Ryan became well-known as a bank robber whose exploits were romanticised, in a Bonnie & Clyde kind of way, by the newspapers of the day (a young Ernest Hemingway even wrote a story about him). We won't review Ryan's criminal career here—Peter McSherry's 1999 book The Big Red Fox goes into such details and is probably available from most public libraries in Canada—but after serving 11 years of a life sentence, Ryan was paroled from Kingston Penitentiary in July 1935 with the support of the prison chaplain and even Prime Minister Richard B. Bennett, among many others.
He was considered to be the model of a reformed prisoner. Shortly after his release, he wrote a series of stories for the Toronto Daily Star and when news got out that letters his wife had written to him had been confiscated by prison staff and sat in the warden's cupboard for 14 years—while Ryan was allowed to believe that she had died—he even became a symbol for prison reform. A car dealership in Toronto hired him as a salesman and invited people to buy a vehicle from the famous Red Ryan.

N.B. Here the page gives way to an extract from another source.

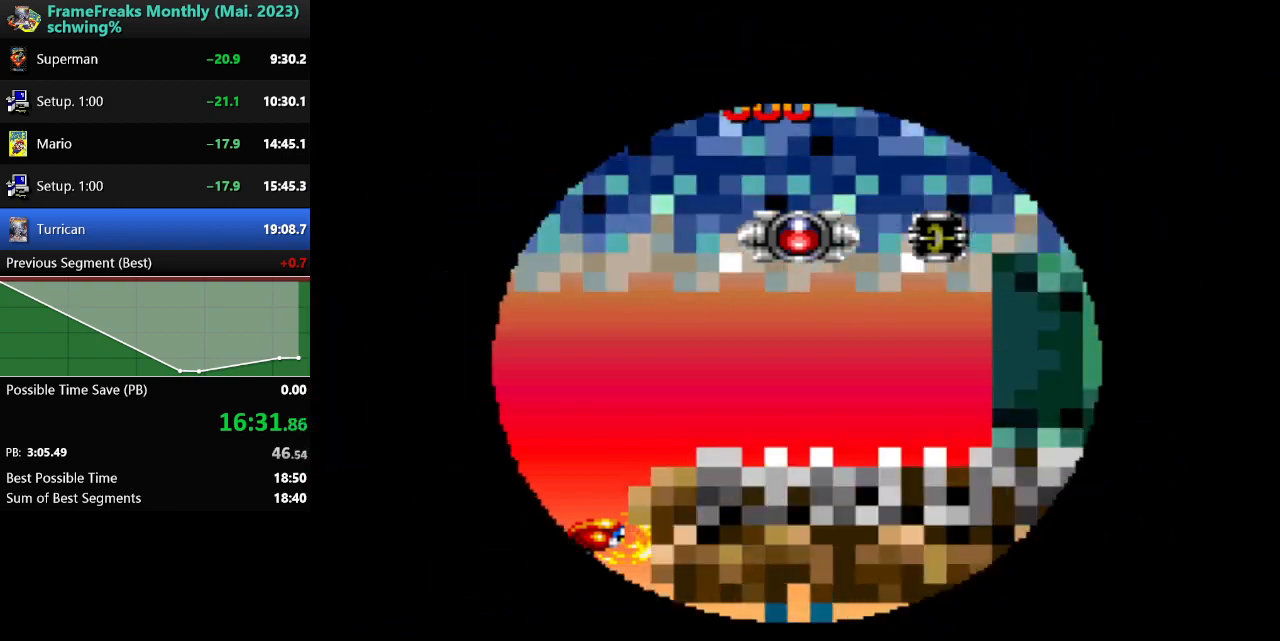
{"buttons": ["DPAD_DOWN", "DPAD_RIGHT"], "events": [[133, "DPAD_RIGHT", "down"], [150, "DPAD_DOWN", "down"], [183, "Y", "up"]]}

Just a few weeks before he'd been paroled, Ryan was allowed out of prison to attend his sister's funeral in Toronto -- something that was almost never done in that era. According to McSherry, Toronto wrestling promoter Jack Corcoran met with Ryan after the funeral:
Afterwards, Jack "Corky" Corcoran, a prominent Toronto wrestling promoter, who [penitentiary chaplain] Father Kingsley had involved on Ryan's behalf, came by in his new 1935 Chrysler sedan and took Ryan, [Ryan's brother] Russ, and the guard on a drive about a much-changed city.
Two weeks after he was freed, Ryan was spotted attending Corcoran's wrestling show at Maple Leaf Gardens.
There's a new wrestling fan in Toronto and he says it won't be his fault if he ever misses a show. The newcomer to the ranks of the mat addicts is Norman "Red" Ryan and he admits that he was positively amazed when he saw the mastodons of sport turn on the heat at Maple Leaf Gardens last Thursday. ... The "rasslin" bug must have bitten Ryan for the next night he motored over to Hamilton to see Sammy Sobel's show and he was the first in to Jack Corcoran for tickets for the Meyers-Cantonwine brawl of tomorrow night. — Lou Marsh, sports editor, Toronto Daily Star, August 14, 1935
Not only did Corcoran bring Ryan to the shows, he hired him as night manager for his Nealon House hotel on King Street East. Ryan greeted guests and booked entertainment, along with running errands to Maple Leaf Gardens and other places. Writes McSherry:
Ryan's employment with Corcoran also involved him in the activities of the Queensbury Athletic Club, for he was, after all, a huge celebrity in Toronto and his currency could be exploited in more than one way. On one occasion, Red Ryan was introduced into the ring at a Maple Leaf Gardens wrestling card while a multi-coloured spotlight bathed him in light.
Corcoran also let the 40-year-old Ryan work out with Freddy Meyers two days before Meyers' main event match against Howard Cantonwine (Ryan is the one facing the camera in the photo at top).
Ryan weighs 210 pounds and Meyers tried to sell him the idea that he should turn to wrestling as a profession. "Red" didn't hesitate a second. He said, "Nay, nay" in the most emphatic tones he could muster.— Lou Marsh, sports editor, Toronto Daily Star, August 14, 1935
As events would unfold, both Marsh and Ryan would be dead within 10 months of the date that story was written. Marsh died unexpectedly in March 1936. Ryan was one of many who attended the funeral -- as was Corcoran, Marsh's good friend.
According to McSherry, Ryan -- who still worked at the Nealon House -- attended a Corcoran wrestling show in Oshawa on May 21 and was planning on moving out west. Three days later, and just 10 months after his release from the penitentiary, Ryan was shot to death by police as he and an accomplice tried to rob a liquor store in Sarnia.
Before he was killed, Ryan coolly shot and killed 33-year-old Constable John Lewis, the first policeman to arrive on the scene. Following Ryan's death, there were rumours that he had recently committed other robberies and two murders. It was one of the biggest news stories of the year and led to a severe tightening of the parole system in Canada's prisons.